Task directions: Quote every one of the lines below verbatim, leaving out the pictures.

Data for chart understanding:
BEGIN

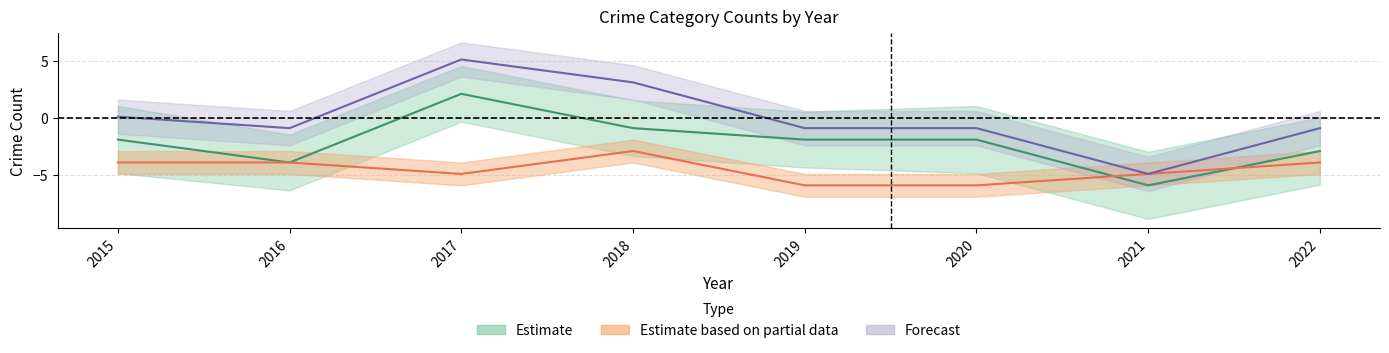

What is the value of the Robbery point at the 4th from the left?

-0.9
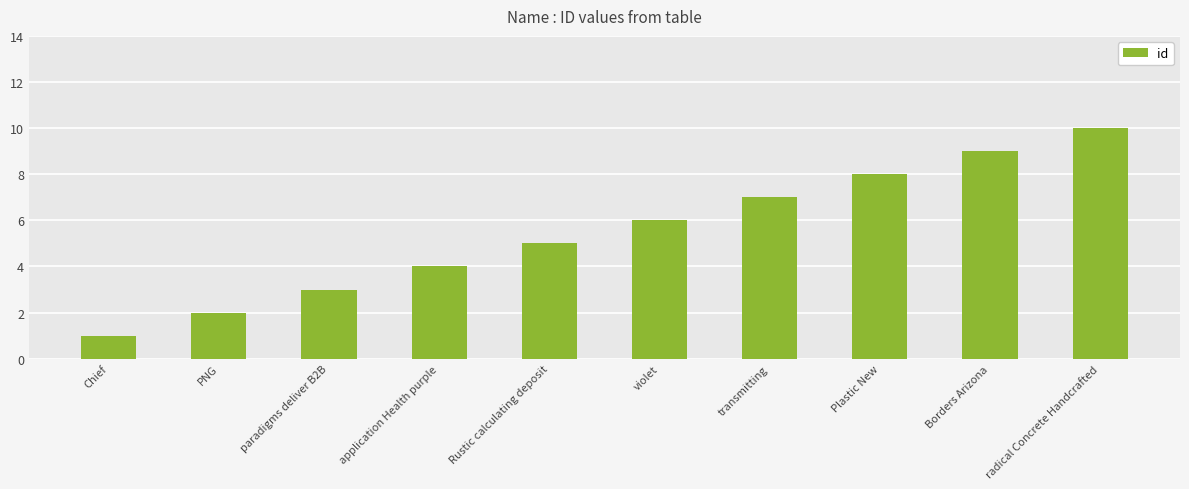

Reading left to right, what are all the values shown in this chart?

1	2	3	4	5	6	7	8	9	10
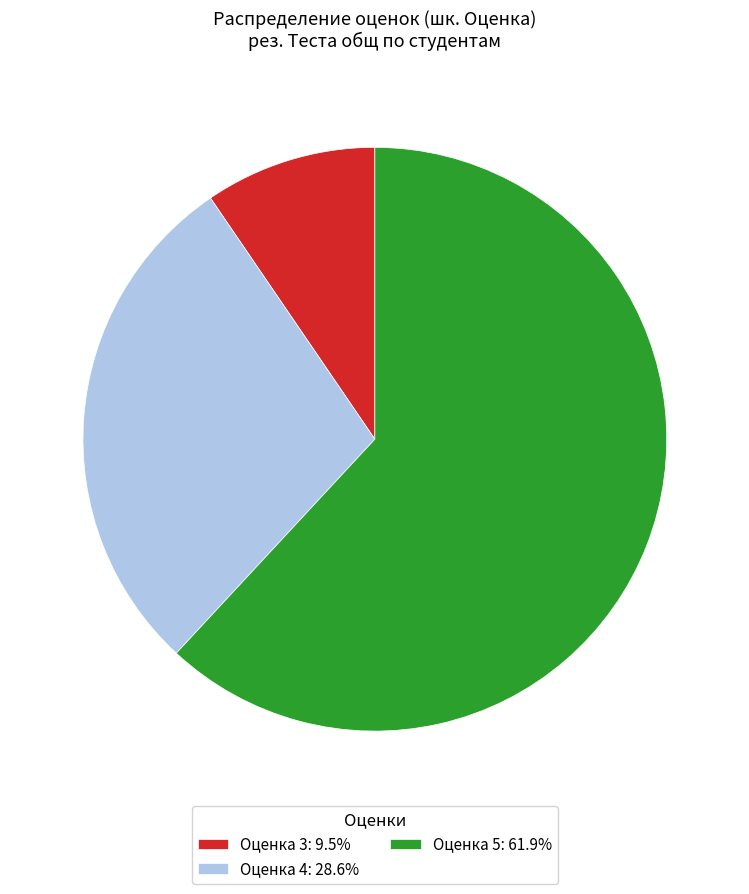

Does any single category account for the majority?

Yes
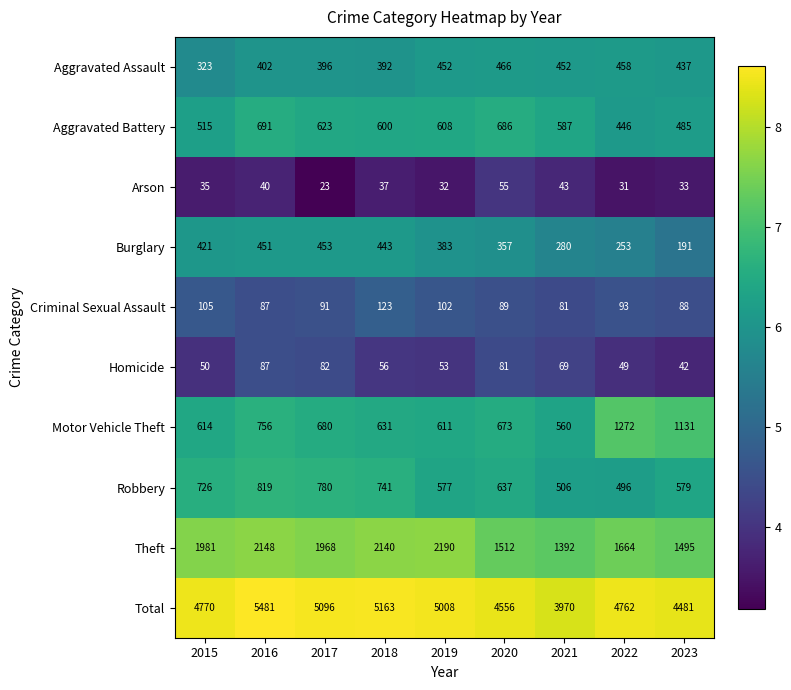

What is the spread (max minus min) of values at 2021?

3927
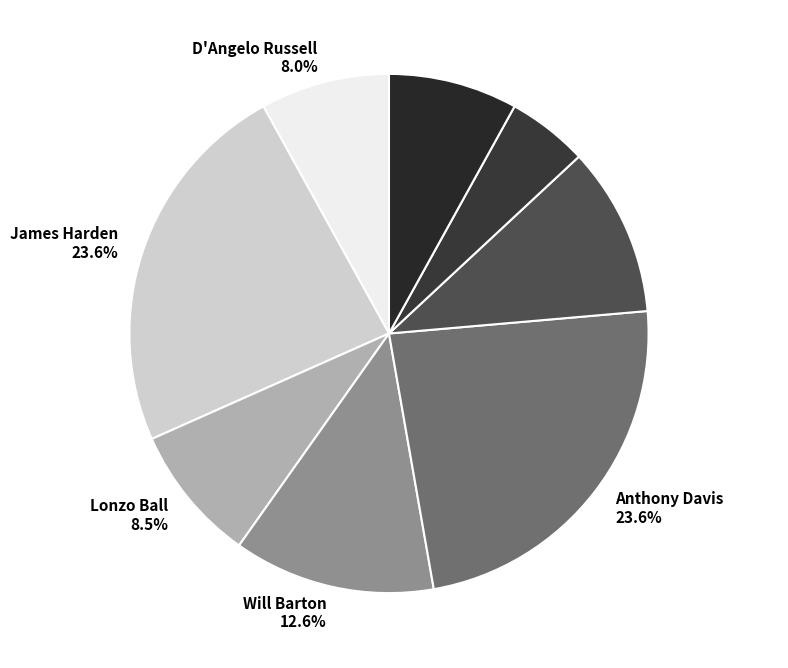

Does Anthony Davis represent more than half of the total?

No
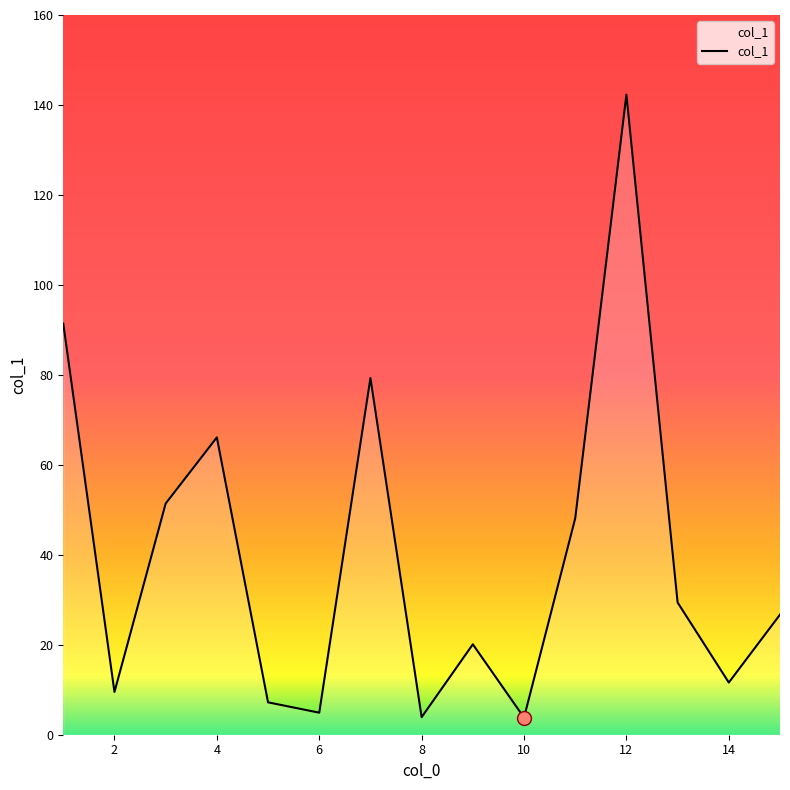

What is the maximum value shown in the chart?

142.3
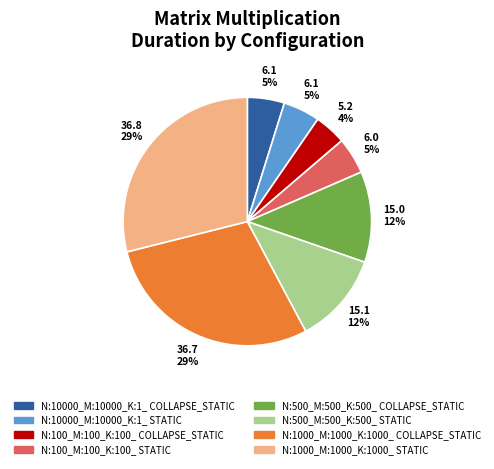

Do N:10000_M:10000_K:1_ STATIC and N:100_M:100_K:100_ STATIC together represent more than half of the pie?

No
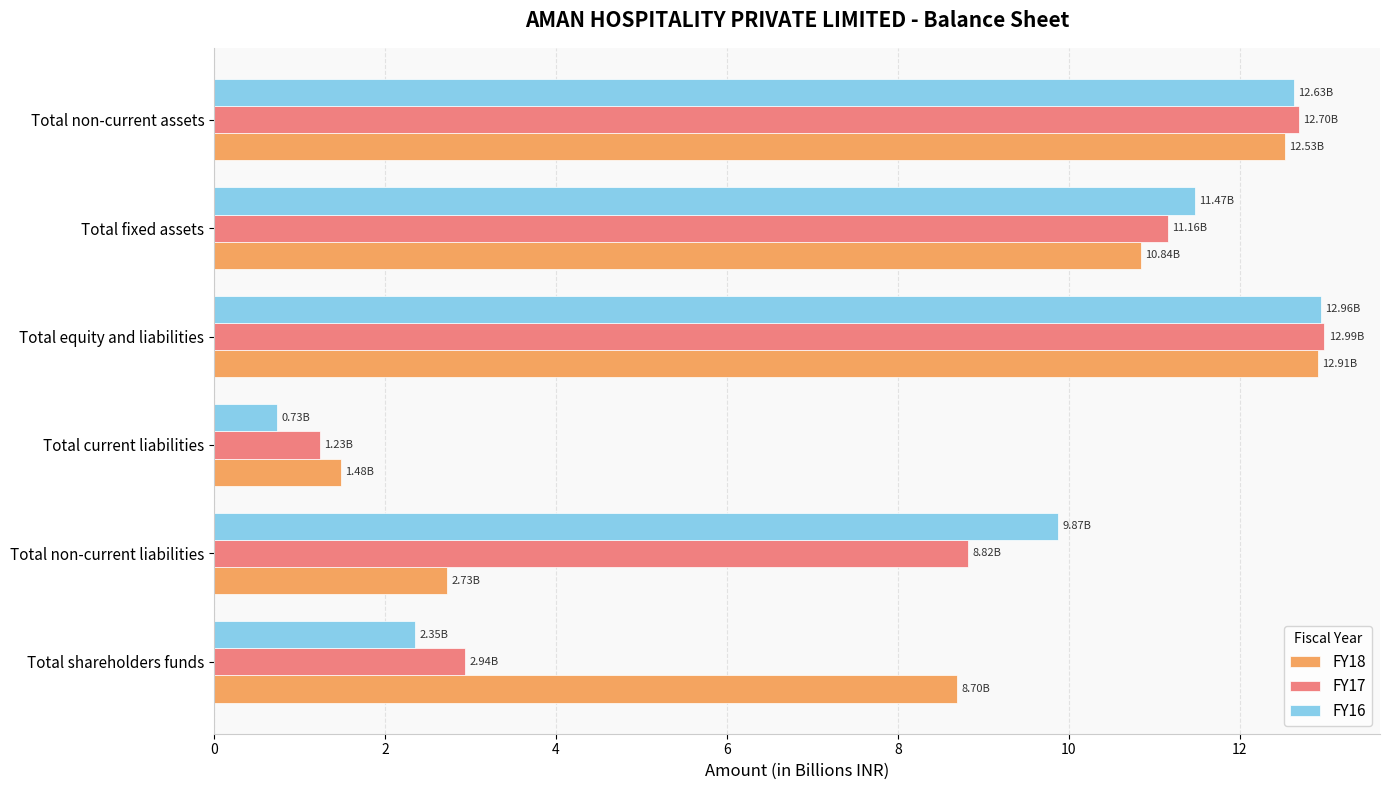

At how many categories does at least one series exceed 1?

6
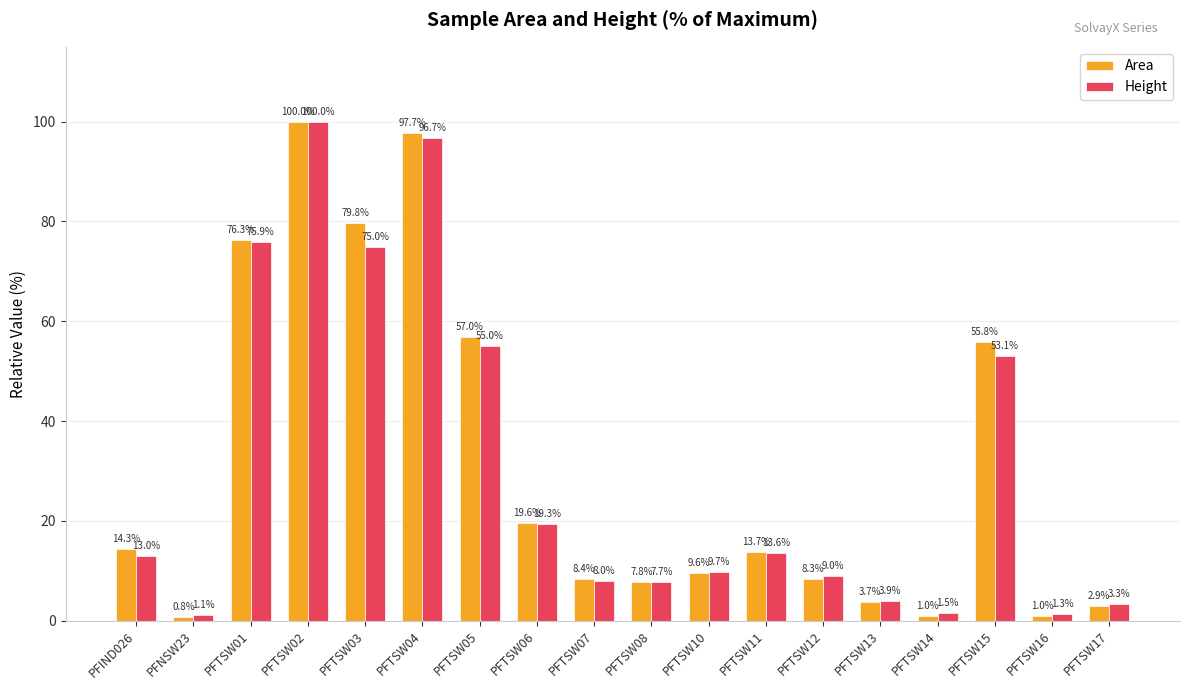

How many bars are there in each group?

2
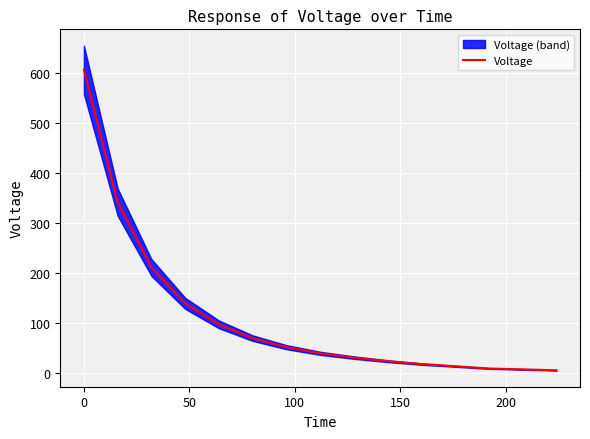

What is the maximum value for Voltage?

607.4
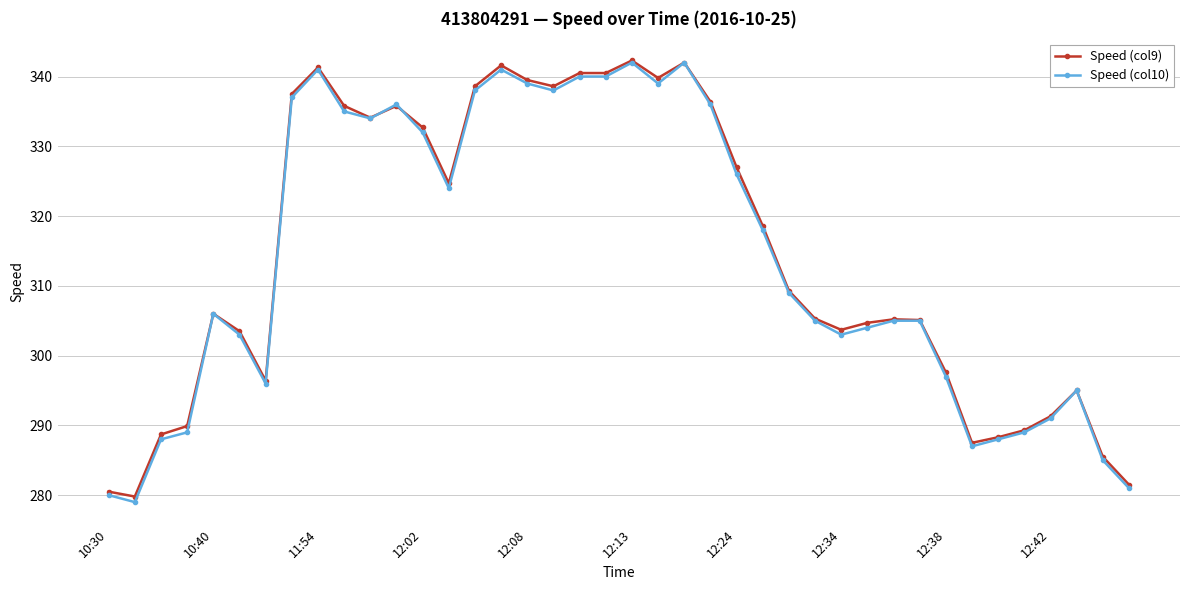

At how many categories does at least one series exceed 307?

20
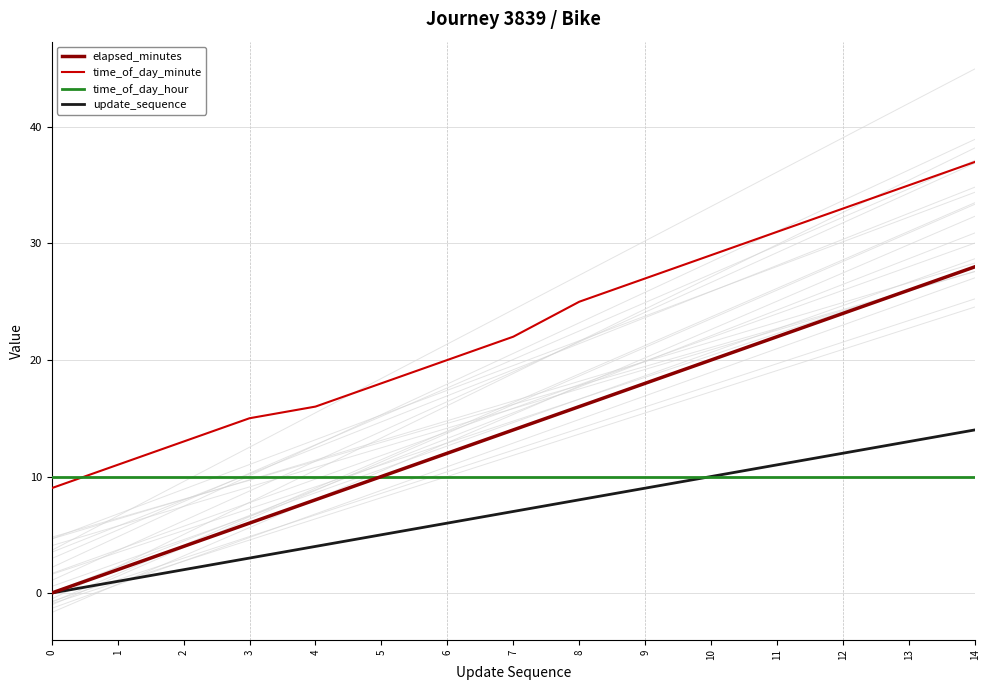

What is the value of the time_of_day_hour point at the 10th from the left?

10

END

Result of the exercise:
What is the value of the Robbery point at the 4th from the left?

-0.9

Reading left to right, what are all the values shown in this chart?

1	2	3	4	5	6	7	8	9	10

Does any single category account for the majority?

Yes

What is the spread (max minus min) of values at 2021?

3927

Does Anthony Davis represent more than half of the total?

No

What is the maximum value shown in the chart?

142.3

Do N:10000_M:10000_K:1_ STATIC and N:100_M:100_K:100_ STATIC together represent more than half of the pie?

No

At how many categories does at least one series exceed 1?

6

How many bars are there in each group?

2

What is the maximum value for Voltage?

607.4

At how many categories does at least one series exceed 307?

20

What is the value of the time_of_day_hour point at the 10th from the left?

10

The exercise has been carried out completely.